--- EXTRACT PROVIDED Enclosed Below ---

Crops of every kind, including peas, were tempting targets for humans as well as natural predators, such as rabbits but mainly birds. Extensive acreages of field crops posed a challenge to protect, but an abundance of cheap human labour would have provided at least some form of bird-scaring by children armed with clappers and loud voices. Fortunately for the farmer, this was an easy job that required little skill and not much, if any, payment.
A story passed down in my family is that my great-grandfather, Henry Wiffen (1862-1946), was taken out bird scaring as one of his first jobs, presumably when he was 7 or 8. His father lit a little fire in the base of a hedge for him to keep warm by while keeping an eye out for birds. This might have been at Nightingale Hall Farm in Halstead / Greenstead Green. See George Clausen’s painting, ‘Bird Scaring – March’.
For those levels of society that could afford to have large,
planned gardens, with an appropriate number of gardeners, then there was plenty
of people on hand to protect crops from predation. However, that fickle, enigmatic
element known to all gardeners, the weather, had also to be countered. To begin
with a warm wall or sheltered corner of a garden might suffice to an aspiring
gardener. Small moveable enclosures, known as cloches, or cold frames with a
covering of ‘lights’, could be used to give protection to particular plants or small
areas of crops. If you were rich then money, and lots of it, could be thrown at
this problem, and, as with all things, technology evolved over time along with the
aspirations of the owners of grand houses. They were the early adopters of even
greater resource-intensive infrastructure, and a good example of this can be
seen in the incredible, and now lost, gardens of Wanstead House.
The plan of the house gardens park & plantations of Wanstead in the county of Essex, the seat of the Rt. Honble the El. Tylney. (ERO, I/Mo 388/1/2, 1735)
A vitally important part of a planned garden was the kitchen garden, for in an age before global trade and refrigeration only a very small amount of produce was imported. So if you wanted to eat something out of the ordinary then you had to grow it, and if you wanted to eat that something out of season then you had to make it happen. The wealthier you were the more you could eat out of season fruit and vegetables, such as peas and peaches, and the more exotic would be the produce that your gardens grew – pineapples being the most unusual and difficult to grow (the first grown in Britain is reckoned to have been in 1693 for Queen Mary II: T. Musgrave, Heritage Fruits & Vegetables (London, 2012), p.193). Grapes were also a symbol of status and perhaps the most famous vine is the 250 year-old Black Hamburg at Hampton Court Palace, which has an interesting Essex connection (see: https://www.hrp.org.uk/hampton-court-palace/whats-on/the-great-vine/#gs.2k24uk). Kitchen gardens then, were both a symbol of wealth and status as well as a practical contributor to the household economy. At Wanstead the extensive gardens were located close to the main house.

--- End of Enclosed EXTRACT PROVIDED ---
--- DATA SEGMENT Enclosed Below ---

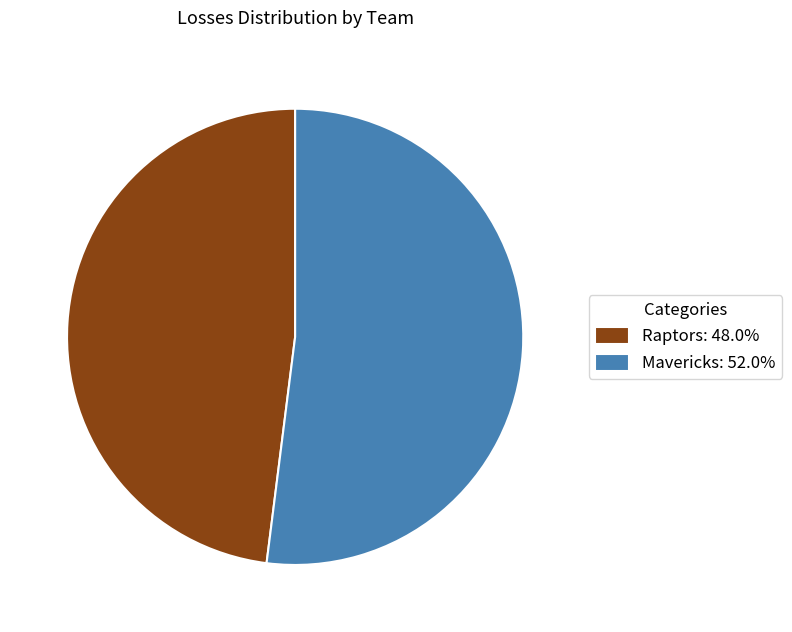

Combined, do Raptors: 48.0% and Mavericks: 52.0% account for over 50%?

Yes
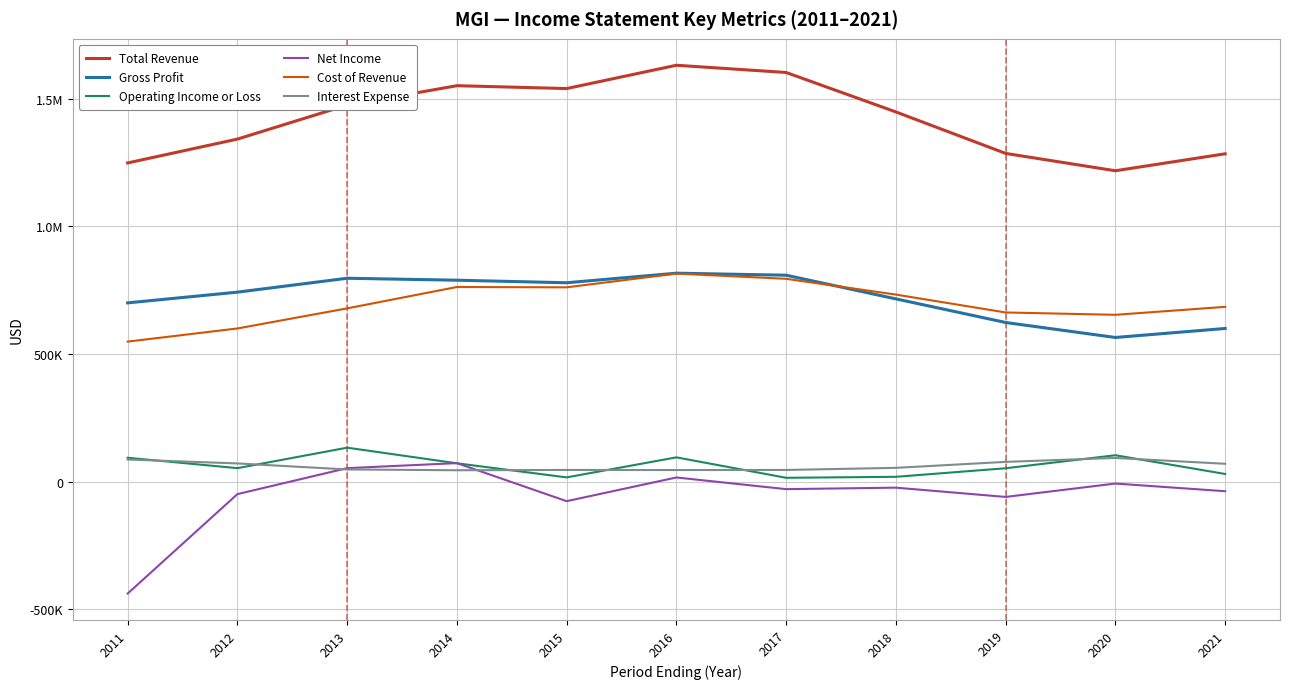

Is this an area chart (filled region under the line)?

No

--- End of Enclosed DATA SEGMENT ---

### WORK TASK A:
Reproduce the stretch of the extract on protecting crops from "Crops of every" through "if any, payment.", word for word.
### WORK TASK B:
Summarize the extract on protecting crops in two sentences.
### WORK TASK C:
Carry on the extract on protecting crops from its final sentence.

### ANSWER BOX A:
Crops of every kind, including peas, were tempting targets for humans as well as natural predators, such as rabbits but mainly birds. Extensive acreages of field crops posed a challenge to protect, but an abundance of cheap human labour would have provided at least some form of bird-scaring by children armed with clappers and loud voices. Fortunately for the farmer, this was an easy job that required little skill and not much, if any, payment.

### ANSWER BOX B:
Crops such as peas drew birds and other predators, so farmers relied on cheap child labor for bird scaring. Wealthy households had gardeners to guard their crops and could spend on walls, cloches, cold frames and more elaborate technology against the weather, as at Wanstead House, where the kitchen garden let its owners grow out-of-season and exotic produce and served as both a status symbol and a practical part of the household economy.

### ANSWER BOX C:
As can be seen, the kitchen gardens are on a grand scale and
laid out in a very formal manner with lots of beds and borders. From these
would have been grown all the run of the mill fruit and vegetables that would
have fed the household throughout the year. These gardens were powered by the
extensive use of manure, as often as not horse manure, to provide the soil with
the necessary body to produce large yields. As can be seen from the plan, the
stables are quite close but on the opposite side of the house from the gardens.
This would have entailed the carting of manure across the sightline of the
house or a very long detour to get it to the gardens out of sight. Wherever
practical the stables and gardens were, sensibly, located adjacent to one
another and quite often out of view altogether so as not to offend the owner
and his family with sights and smells that might not be conducive to their
sensibilities. It could be that at Wanstead we are looking at an early form of
that relationship and that by the nineteenth century the layout of an estate
had become more nuanced. A good example of a recreated kitchen garden and
stable set-up is at Audley End (http://blog.english-heritage.org.uk/organic-kitchen-gardens/)
Having sheltered open borders was all very good but in order
not only to grow tender plants, but to extend the season of more general crops,
then much more intensive infrastructure was required. This is highlighted on
the 1735 plan of Wanstead with individual depictions of a green house (6 on the
plan) and two ‘stove’ houses (both marked as 11 on the plan). A greenhouse at
this stage was a light, airy building with some glazing that sheltered plants,
while the stove house was much the same but had heating of some kind, often
free-standing stoves located within the building. We think of greenhouses today
as having minimal structure and maximum glazing, but this design only came
around in the second half of the nineteenth century as developments in
cast-iron production and the decreasing cost of glass made the ‘modern’
greenhouse possible. The eighteenth-century equivalent had much more structure
and far less glazing, very much like what we would think of as an orangery. As
indicated above, these were very expensive to build and run.
While the gardens at Wanstead House were obviously
cutting-edge, they also deployed other techniques for growing fruit, vegetables
and flowers. If we look at the image of the Great Stove House we can see a
couple of examples. Firstly this sub-section of the garden is surrounded by
what appears to be wooden fencing. Not only does this define the area, but the
fencing also gives protection from damaging winds thus creating a sheltered
micro-climate. In a later period, brick walls were built which fulfilled the
same functions as a wooden fence but also had the advantage of acting as a
structure up which plants could be trained – tender ones on the south facing
walls with hardier ones on the cooler, north facing walls. Some of these walls
were built to be heated themselves by fireplaces and flues to protect crops
from frost, think outdoor radiators – but they must have been extremely
expensive to run. Not all plant protection at Wanstead was very expensive, for
in the borders are bell-shapes which are probably glass cloches, a low-tech
form of plant protection. Cloche being French for bell – hence they get their
name from their shape.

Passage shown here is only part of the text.